Net flows were also down on an 8.8 per cent increase in net flows of $2.25 billion into FirstChoice during the September quarter last year.

Total funds under management (FUM) at September 30, 2007 for the bank's wealth management division Colonial First State stood at $145 billion, up 3.8 per cent for the quarter.

This compared to a 6.8 per cent rise in FUM in the June quarter.

"Our funds under management business continued to attract strong net fund flows to September," Petersen said.

"We were expecting a strong quarter and I'm pleased we did well," he said.

Total funds under administration stood at $186.7 billion for the first quarter of the financial year, up 5.4 per cent on June.

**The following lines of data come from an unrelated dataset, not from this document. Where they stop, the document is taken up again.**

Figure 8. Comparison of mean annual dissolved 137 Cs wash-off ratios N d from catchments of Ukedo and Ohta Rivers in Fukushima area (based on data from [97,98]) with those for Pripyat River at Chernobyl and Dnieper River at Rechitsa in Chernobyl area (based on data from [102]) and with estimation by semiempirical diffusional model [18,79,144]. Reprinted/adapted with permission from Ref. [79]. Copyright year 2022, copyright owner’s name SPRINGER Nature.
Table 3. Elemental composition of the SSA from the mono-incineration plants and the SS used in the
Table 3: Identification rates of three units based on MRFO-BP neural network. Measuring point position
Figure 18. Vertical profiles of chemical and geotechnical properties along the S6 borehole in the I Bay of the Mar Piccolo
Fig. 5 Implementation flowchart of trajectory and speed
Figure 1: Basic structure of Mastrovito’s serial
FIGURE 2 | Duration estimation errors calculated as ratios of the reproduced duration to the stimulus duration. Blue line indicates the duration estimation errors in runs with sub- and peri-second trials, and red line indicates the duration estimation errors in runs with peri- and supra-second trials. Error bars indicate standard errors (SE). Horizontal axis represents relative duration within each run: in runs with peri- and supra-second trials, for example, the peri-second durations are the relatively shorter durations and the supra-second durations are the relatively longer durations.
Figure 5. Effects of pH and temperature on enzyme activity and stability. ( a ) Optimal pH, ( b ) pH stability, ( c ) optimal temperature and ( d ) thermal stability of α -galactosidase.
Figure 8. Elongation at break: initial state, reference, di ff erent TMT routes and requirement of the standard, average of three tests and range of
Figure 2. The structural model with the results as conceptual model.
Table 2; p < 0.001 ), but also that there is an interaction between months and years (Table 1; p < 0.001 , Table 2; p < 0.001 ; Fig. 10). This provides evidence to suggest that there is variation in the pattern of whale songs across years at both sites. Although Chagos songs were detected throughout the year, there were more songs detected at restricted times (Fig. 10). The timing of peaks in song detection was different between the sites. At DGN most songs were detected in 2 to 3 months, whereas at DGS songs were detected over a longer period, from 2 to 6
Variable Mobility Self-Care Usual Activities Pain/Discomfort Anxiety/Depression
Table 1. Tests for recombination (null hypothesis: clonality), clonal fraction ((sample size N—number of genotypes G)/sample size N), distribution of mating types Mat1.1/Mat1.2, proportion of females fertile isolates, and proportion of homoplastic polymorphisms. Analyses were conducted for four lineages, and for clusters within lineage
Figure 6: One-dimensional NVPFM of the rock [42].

This compared to a modest 7.1 per cent increase in the June quarter, which was affected by the run-off of legacy products and the Avanteos platform's loss of a $7.1 billion account with Goldman Sachs JBWere.

Avanteos received $248 million in net flows in the three months to September, compared to $544 million in the three months to June.

Net flows into FirstChoice grew by 51 per cent over the last financial year.

Petersen said the bank would not give forward projections but noted FirstChoice continued to benefit from growth in pension products and backing from more than half of the country's financial advisers.

"We'll always get strong flows," he said. "Australians are still investing."